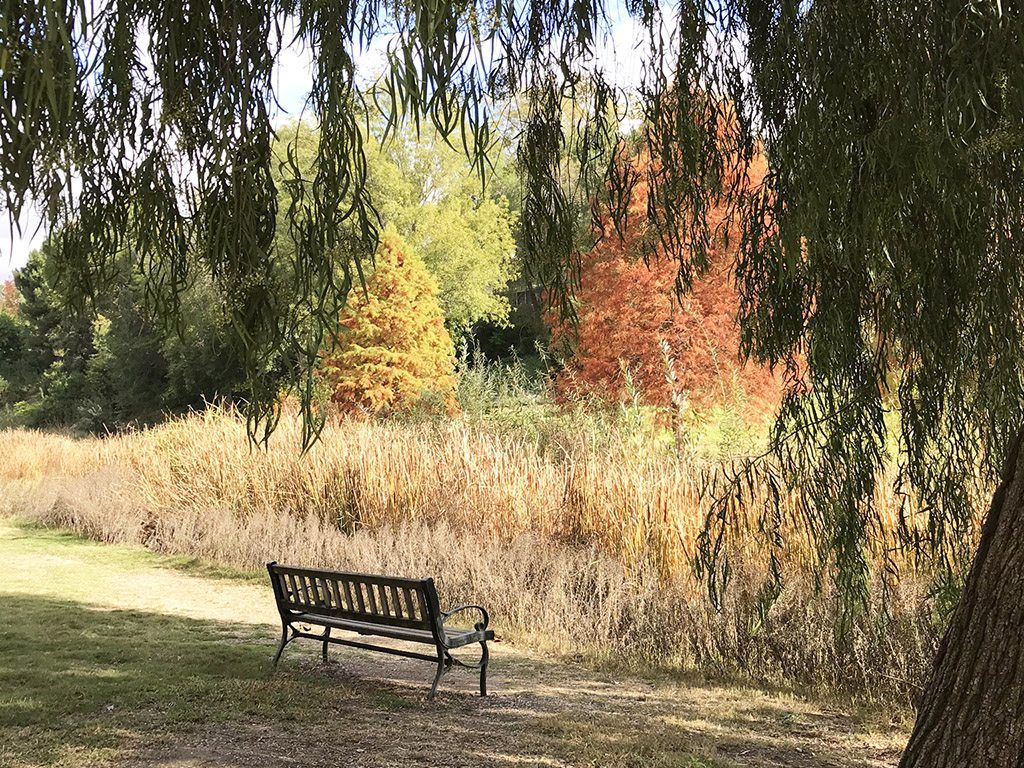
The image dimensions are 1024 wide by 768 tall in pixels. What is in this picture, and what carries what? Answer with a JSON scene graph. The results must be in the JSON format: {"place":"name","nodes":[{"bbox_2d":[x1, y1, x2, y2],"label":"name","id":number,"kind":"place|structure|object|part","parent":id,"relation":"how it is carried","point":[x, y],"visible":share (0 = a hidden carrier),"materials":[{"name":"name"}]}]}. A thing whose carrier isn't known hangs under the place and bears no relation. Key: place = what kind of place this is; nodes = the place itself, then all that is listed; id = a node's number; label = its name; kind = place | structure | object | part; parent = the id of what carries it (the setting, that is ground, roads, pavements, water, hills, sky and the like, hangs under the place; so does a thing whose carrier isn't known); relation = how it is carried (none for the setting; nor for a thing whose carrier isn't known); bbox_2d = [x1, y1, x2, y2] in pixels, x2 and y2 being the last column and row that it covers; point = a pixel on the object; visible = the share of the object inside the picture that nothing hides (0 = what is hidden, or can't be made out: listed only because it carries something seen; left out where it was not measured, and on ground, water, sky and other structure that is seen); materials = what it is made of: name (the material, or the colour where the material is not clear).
{"place":"outdoors","nodes":[
{"label":"outdoors","id":0,"kind":"place"},
{"bbox_2d":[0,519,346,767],"label":"lawn","id":1,"kind":"structure","parent":0,"point":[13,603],"materials":[{"name":"green plant"}]},
{"bbox_2d":[0,0,692,289],"label":"sky","id":2,"kind":"structure","parent":0,"point":[293,82],"materials":[{"name":"blue"}]},
{"bbox_2d":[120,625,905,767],"label":"dirt path","id":3,"kind":"structure","parent":0,"point":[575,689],"materials":[{"name":"brown soil"}]},
{"bbox_2d":[267,561,494,701],"label":"bench","id":4,"kind":"object","parent":3,"relation":"on","point":[433,622],"visible":0.99,"materials":[{"name":"wood"}]},
{"label":"leg","id":5,"kind":"part","parent":4,"relation":"part of","materials":[{"name":"black metal"}]},
{"label":"backrest","id":6,"kind":"part","parent":4,"relation":"part of","materials":[{"name":"brown wood"}]},
{"label":"seat","id":7,"kind":"part","parent":4,"relation":"part of","materials":[{"name":"brown wood"}]},
{"label":"leg","id":8,"kind":"part","parent":4,"relation":"part of","materials":[{"name":"metal"}]},
{"label":"armrest","id":9,"kind":"part","parent":4,"relation":"part of","materials":[{"name":"black metal"}]},
{"label":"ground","id":10,"kind":"structure","parent":0},
{"bbox_2d":[0,277,20,316],"label":"red tree","id":11,"kind":"object","parent":10,"relation":"on","point":[5,302],"visible":0.26,"materials":[{"name":"plant"}]},
{"bbox_2d":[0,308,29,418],"label":"tree","id":12,"kind":"object","parent":10,"relation":"on","point":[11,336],"visible":0.66,"materials":[{"name":"green plant"}]},
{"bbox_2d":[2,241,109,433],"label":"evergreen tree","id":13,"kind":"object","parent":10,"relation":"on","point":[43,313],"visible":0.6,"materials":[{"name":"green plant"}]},
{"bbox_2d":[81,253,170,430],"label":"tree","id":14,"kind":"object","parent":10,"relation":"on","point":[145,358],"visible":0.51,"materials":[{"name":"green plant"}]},
{"bbox_2d":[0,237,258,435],"label":"tree","id":15,"kind":"object","parent":10,"relation":"on","point":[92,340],"visible":0.53,"materials":[{"name":"green plant"}]},
{"bbox_2d":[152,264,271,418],"label":"tree","id":16,"kind":"object","parent":10,"relation":"on","point":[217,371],"visible":0.44,"materials":[{"name":"green plant"}]},
{"bbox_2d":[319,226,459,421],"label":"orange tree","id":17,"kind":"object","parent":10,"relation":"on","point":[408,332],"visible":0.83,"materials":[{"name":"orange plant"}]},
{"bbox_2d":[275,112,522,341],"label":"green tree","id":18,"kind":"object","parent":10,"relation":"on","point":[492,226],"visible":0.58,"materials":[{"name":"green plant"}]},
{"bbox_2d":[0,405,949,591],"label":"reed bed","id":19,"kind":"object","parent":10,"relation":"on","point":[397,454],"visible":0.57,"materials":[{"name":"beige plant"}]},
{"bbox_2d":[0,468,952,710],"label":"dry weeds","id":20,"kind":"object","parent":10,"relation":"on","point":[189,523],"visible":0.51,"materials":[{"name":"beige plant"}]},
{"bbox_2d":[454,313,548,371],"label":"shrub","id":21,"kind":"object","parent":10,"relation":"on","point":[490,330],"visible":0.44,"materials":[{"name":"green plant"}]},
{"bbox_2d":[453,345,571,446],"label":"shrub","id":22,"kind":"object","parent":10,"relation":"on","point":[488,405],"visible":0.52,"materials":[{"name":"green plant"}]},
{"bbox_2d":[1,0,1023,767],"label":"willow tree","id":23,"kind":"object","parent":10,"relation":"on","point":[967,605],"visible":0.99,"materials":[{"name":"plant"}]},
{"bbox_2d":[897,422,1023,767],"label":"tree trunk","id":24,"kind":"object","parent":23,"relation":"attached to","point":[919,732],"visible":0.97,"materials":[{"name":"brown wood"}]},
{"bbox_2d":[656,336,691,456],"label":"sapling","id":25,"kind":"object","parent":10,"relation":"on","point":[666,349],"visible":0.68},
{"bbox_2d":[551,94,803,445],"label":"red tree","id":26,"kind":"object","parent":10,"relation":"on","point":[641,269],"visible":0.65,"materials":[{"name":"orange plant"}]}
]}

> **HOW TO COMPLETE THIS TASK**: Reprint the listing above exactly, without images.

> **TASK SOLUTION**:
The image dimensions are 1024 wide by 768 tall in pixels. What is in this picture, and what carries what? Answer with a JSON scene graph. The results must be in the JSON format: {"place":"name","nodes":[{"bbox_2d":[x1, y1, x2, y2],"label":"name","id":number,"kind":"place|structure|object|part","parent":id,"relation":"how it is carried","point":[x, y],"visible":share (0 = a hidden carrier),"materials":[{"name":"name"}]}]}. A thing whose carrier isn't known hangs under the place and bears no relation. Key: place = what kind of place this is; nodes = the place itself, then all that is listed; id = a node's number; label = its name; kind = place | structure | object | part; parent = the id of what carries it (the setting, that is ground, roads, pavements, water, hills, sky and the like, hangs under the place; so does a thing whose carrier isn't known); relation = how it is carried (none for the setting; nor for a thing whose carrier isn't known); bbox_2d = [x1, y1, x2, y2] in pixels, x2 and y2 being the last column and row that it covers; point = a pixel on the object; visible = the share of the object inside the picture that nothing hides (0 = what is hidden, or can't be made out: listed only because it carries something seen; left out where it was not measured, and on ground, water, sky and other structure that is seen); materials = what it is made of: name (the material, or the colour where the material is not clear).
{"place":"outdoors","nodes":[
{"label":"outdoors","id":0,"kind":"place"},
{"bbox_2d":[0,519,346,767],"label":"lawn","id":1,"kind":"structure","parent":0,"point":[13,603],"materials":[{"name":"green plant"}]},
{"bbox_2d":[0,0,692,289],"label":"sky","id":2,"kind":"structure","parent":0,"point":[293,82],"materials":[{"name":"blue"}]},
{"bbox_2d":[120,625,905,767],"label":"dirt path","id":3,"kind":"structure","parent":0,"point":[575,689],"materials":[{"name":"brown soil"}]},
{"bbox_2d":[267,561,494,701],"label":"bench","id":4,"kind":"object","parent":3,"relation":"on","point":[433,622],"visible":0.99,"materials":[{"name":"wood"}]},
{"label":"leg","id":5,"kind":"part","parent":4,"relation":"part of","materials":[{"name":"black metal"}]},
{"label":"backrest","id":6,"kind":"part","parent":4,"relation":"part of","materials":[{"name":"brown wood"}]},
{"label":"seat","id":7,"kind":"part","parent":4,"relation":"part of","materials":[{"name":"brown wood"}]},
{"label":"leg","id":8,"kind":"part","parent":4,"relation":"part of","materials":[{"name":"metal"}]},
{"label":"armrest","id":9,"kind":"part","parent":4,"relation":"part of","materials":[{"name":"black metal"}]},
{"label":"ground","id":10,"kind":"structure","parent":0},
{"bbox_2d":[0,277,20,316],"label":"red tree","id":11,"kind":"object","parent":10,"relation":"on","point":[5,302],"visible":0.26,"materials":[{"name":"plant"}]},
{"bbox_2d":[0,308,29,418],"label":"tree","id":12,"kind":"object","parent":10,"relation":"on","point":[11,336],"visible":0.66,"materials":[{"name":"green plant"}]},
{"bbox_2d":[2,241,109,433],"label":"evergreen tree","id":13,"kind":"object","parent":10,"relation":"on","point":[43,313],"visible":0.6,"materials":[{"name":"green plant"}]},
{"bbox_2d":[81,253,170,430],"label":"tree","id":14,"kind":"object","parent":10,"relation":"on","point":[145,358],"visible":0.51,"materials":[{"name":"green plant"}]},
{"bbox_2d":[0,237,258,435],"label":"tree","id":15,"kind":"object","parent":10,"relation":"on","point":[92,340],"visible":0.53,"materials":[{"name":"green plant"}]},
{"bbox_2d":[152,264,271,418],"label":"tree","id":16,"kind":"object","parent":10,"relation":"on","point":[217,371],"visible":0.44,"materials":[{"name":"green plant"}]},
{"bbox_2d":[319,226,459,421],"label":"orange tree","id":17,"kind":"object","parent":10,"relation":"on","point":[408,332],"visible":0.83,"materials":[{"name":"orange plant"}]},
{"bbox_2d":[275,112,522,341],"label":"green tree","id":18,"kind":"object","parent":10,"relation":"on","point":[492,226],"visible":0.58,"materials":[{"name":"green plant"}]},
{"bbox_2d":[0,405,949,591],"label":"reed bed","id":19,"kind":"object","parent":10,"relation":"on","point":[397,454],"visible":0.57,"materials":[{"name":"beige plant"}]},
{"bbox_2d":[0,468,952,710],"label":"dry weeds","id":20,"kind":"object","parent":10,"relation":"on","point":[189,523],"visible":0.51,"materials":[{"name":"beige plant"}]},
{"bbox_2d":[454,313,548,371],"label":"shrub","id":21,"kind":"object","parent":10,"relation":"on","point":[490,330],"visible":0.44,"materials":[{"name":"green plant"}]},
{"bbox_2d":[453,345,571,446],"label":"shrub","id":22,"kind":"object","parent":10,"relation":"on","point":[488,405],"visible":0.52,"materials":[{"name":"green plant"}]},
{"bbox_2d":[1,0,1023,767],"label":"willow tree","id":23,"kind":"object","parent":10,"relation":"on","point":[967,605],"visible":0.99,"materials":[{"name":"plant"}]},
{"bbox_2d":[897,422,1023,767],"label":"tree trunk","id":24,"kind":"object","parent":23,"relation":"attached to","point":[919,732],"visible":0.97,"materials":[{"name":"brown wood"}]},
{"bbox_2d":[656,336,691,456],"label":"sapling","id":25,"kind":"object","parent":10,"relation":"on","point":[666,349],"visible":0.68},
{"bbox_2d":[551,94,803,445],"label":"red tree","id":26,"kind":"object","parent":10,"relation":"on","point":[641,269],"visible":0.65,"materials":[{"name":"orange plant"}]}
]}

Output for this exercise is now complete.